(Records contained in a dataset)
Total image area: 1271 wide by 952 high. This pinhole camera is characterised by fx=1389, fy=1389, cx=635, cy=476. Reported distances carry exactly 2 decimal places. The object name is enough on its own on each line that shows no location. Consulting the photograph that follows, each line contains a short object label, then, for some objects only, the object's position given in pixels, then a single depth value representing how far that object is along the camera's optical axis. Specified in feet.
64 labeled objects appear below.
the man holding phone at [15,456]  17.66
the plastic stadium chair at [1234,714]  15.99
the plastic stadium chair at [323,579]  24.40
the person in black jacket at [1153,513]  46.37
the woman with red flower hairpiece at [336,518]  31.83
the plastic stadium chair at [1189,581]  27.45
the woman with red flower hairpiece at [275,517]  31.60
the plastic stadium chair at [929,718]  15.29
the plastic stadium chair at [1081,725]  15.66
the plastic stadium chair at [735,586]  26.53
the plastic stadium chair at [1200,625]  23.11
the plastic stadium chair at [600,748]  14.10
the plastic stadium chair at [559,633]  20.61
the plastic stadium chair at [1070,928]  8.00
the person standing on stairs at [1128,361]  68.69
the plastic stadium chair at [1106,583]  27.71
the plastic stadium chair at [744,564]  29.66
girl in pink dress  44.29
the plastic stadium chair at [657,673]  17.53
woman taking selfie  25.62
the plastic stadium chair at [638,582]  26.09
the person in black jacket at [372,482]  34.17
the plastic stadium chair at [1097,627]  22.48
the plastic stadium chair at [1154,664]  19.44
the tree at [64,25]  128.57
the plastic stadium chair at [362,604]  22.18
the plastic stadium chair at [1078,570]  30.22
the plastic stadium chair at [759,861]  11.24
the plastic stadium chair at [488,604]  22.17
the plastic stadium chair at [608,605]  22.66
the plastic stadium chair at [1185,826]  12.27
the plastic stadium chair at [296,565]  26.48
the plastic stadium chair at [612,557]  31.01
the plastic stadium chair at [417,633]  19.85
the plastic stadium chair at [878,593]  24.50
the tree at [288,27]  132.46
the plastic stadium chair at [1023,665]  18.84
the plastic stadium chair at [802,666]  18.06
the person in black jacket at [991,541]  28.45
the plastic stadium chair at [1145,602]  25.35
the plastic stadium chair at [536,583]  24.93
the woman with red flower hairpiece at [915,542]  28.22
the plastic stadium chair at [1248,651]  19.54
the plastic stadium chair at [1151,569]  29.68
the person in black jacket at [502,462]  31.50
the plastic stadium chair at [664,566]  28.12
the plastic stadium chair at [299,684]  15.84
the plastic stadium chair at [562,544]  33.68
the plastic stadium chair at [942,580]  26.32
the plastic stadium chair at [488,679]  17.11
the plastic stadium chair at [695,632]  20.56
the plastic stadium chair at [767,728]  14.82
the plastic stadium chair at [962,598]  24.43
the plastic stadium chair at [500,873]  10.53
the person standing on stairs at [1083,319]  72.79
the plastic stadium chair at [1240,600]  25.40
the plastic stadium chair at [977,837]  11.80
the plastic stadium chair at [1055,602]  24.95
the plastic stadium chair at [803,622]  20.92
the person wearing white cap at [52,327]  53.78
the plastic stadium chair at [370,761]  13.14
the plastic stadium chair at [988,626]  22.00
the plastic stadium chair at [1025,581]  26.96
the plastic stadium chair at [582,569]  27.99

> _Task_: What are the lines, exactly as written above, from the line with "the plastic stadium chair at [1023,665]" to the line with "the plastic stadium chair at [942,580]", both included? Output only those.

> _Result_:
the plastic stadium chair at [1023,665]  18.84
the plastic stadium chair at [802,666]  18.06
the person in black jacket at [991,541]  28.45
the plastic stadium chair at [1145,602]  25.35
the plastic stadium chair at [536,583]  24.93
the woman with red flower hairpiece at [915,542]  28.22
the plastic stadium chair at [1248,651]  19.54
the plastic stadium chair at [1151,569]  29.68
the person in black jacket at [502,462]  31.50
the plastic stadium chair at [664,566]  28.12
the plastic stadium chair at [299,684]  15.84
the plastic stadium chair at [562,544]  33.68
the plastic stadium chair at [942,580]  26.32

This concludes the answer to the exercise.